American newspapers commonly compared the infamy of the Wang brothers to that of outlaw brothers Frank James and Jesse James. Asiaweek described them as similar in notoriety as female Indian bandit leader Phoolan Devi.

=== Judicial ===
Liu Wen, the overseeing authority in the Er Wang case, stated that he was dismayed that the Wang brothers were not captured sooner, allowing them to kill more people. Even after the brothers were killed, Liu Wen was critical of the police investigation and overall response, stating "It took seven months to resolve the case, lessons should be learned! What heroism is there to speak of?" ("7个月才破案，应该吸取教训！有什么英雄可言？"). Liu had been the one to suggest the return of wanted posters to superiors after studying those used in British Hong Kong, the Republican Era, and the Qing Dynasty. He originally proposed a 5,000 yuan bounty, arguing "Great rewards bring out brave men. This should not be the exclusive domain of feudalism or capitalism." ("重赏之下必有勇夫，这不该是封建主义、资本主义的专利"). He disapproved of the decision to reduce the amount to 2,000 yuan and supported that modern rewards for clues in criminal investigations were now around 500,000 yuan.

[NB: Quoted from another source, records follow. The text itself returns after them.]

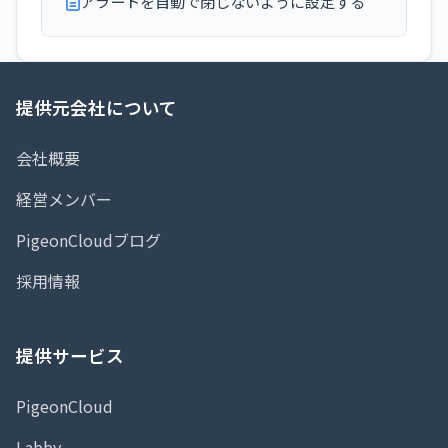
アラートを自動で閉じないように設定する
提供元会社について
会社概要
経営メンバー
PigeonCloudブログ
採用情報
提供サービス
PigeonCloud
Labby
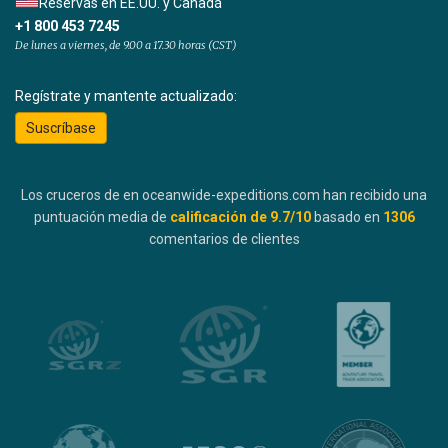
Reservas en EE.UU. y Canadá
+1 800 453 7245
De lunes a viernes, de 9.00 a 17.30 horas (CST)
Regístrate y mantente actualizado:
Suscríbase
Los cruceros de en oceanwide-expeditions.com han recibido una
puntuación media de
calificación de
9.7
/10
basado en
1306
comentarios de clientes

The MPS suspects that the Wang brothers committed several more non-murder offences, both before the Shenyang hospital shooting and during the manhunt. Xie Zhusheng, the handler of Wei Nan, stated that he felt pity for the death of the Wang brothers since it meant that many more crimes would now be left unsolved without their testimony.

The CIA's monitoring service FBIS suggested that the strong measures taken by the government were meant to prevent copycat crime and set the population at ease, since the Wang brothers were now considered the highpoint in the national rise of crimes since the 1970s. Since 1980, party leaders had already been debating whether to hasten the judicial process and impose capital punishment more frequently as a countermeasure to the crime wave, with concerns of either prosecuting innocents or continuing the existing state where "criminals had no fear of the law and people feared the criminals". It was ultimately decided to allow for changes to the Criminal Procedure Law of the People's Republic of China in favour of a stronger approach against crime in a prelude to the organized Strike Hard Against Crime Campaign, including suspension of article 110, regulating time limits for court notices and summons, and a change to article 131 to reduce the timeframe for appeal from ten to three days. Within a span of six weeks, between July and September 1983, ten thousands were arrested, of whom hundreds were executed, with quicker trials and verdicts for cases with "solid evidence" and unrepentant defendants, on charges of murder, rape, robbery, and bombing. The Chicago Tribune wrote that by December 1983, the death penalty also applied in some cases of assault, smuggling, illegal gambling, and public drunkenness.

Although the anti-spiritual pollution campaign contributed as a whole to the improvement of communications between different agencies, the government prioritised the installation of fax machines for easier distribution of wanted posters. The case also led to more traffic checks, more advanced tactics for special law enforcement, and is credited with being one the reasons for the introduction of the 110 emergency hotline in 1986.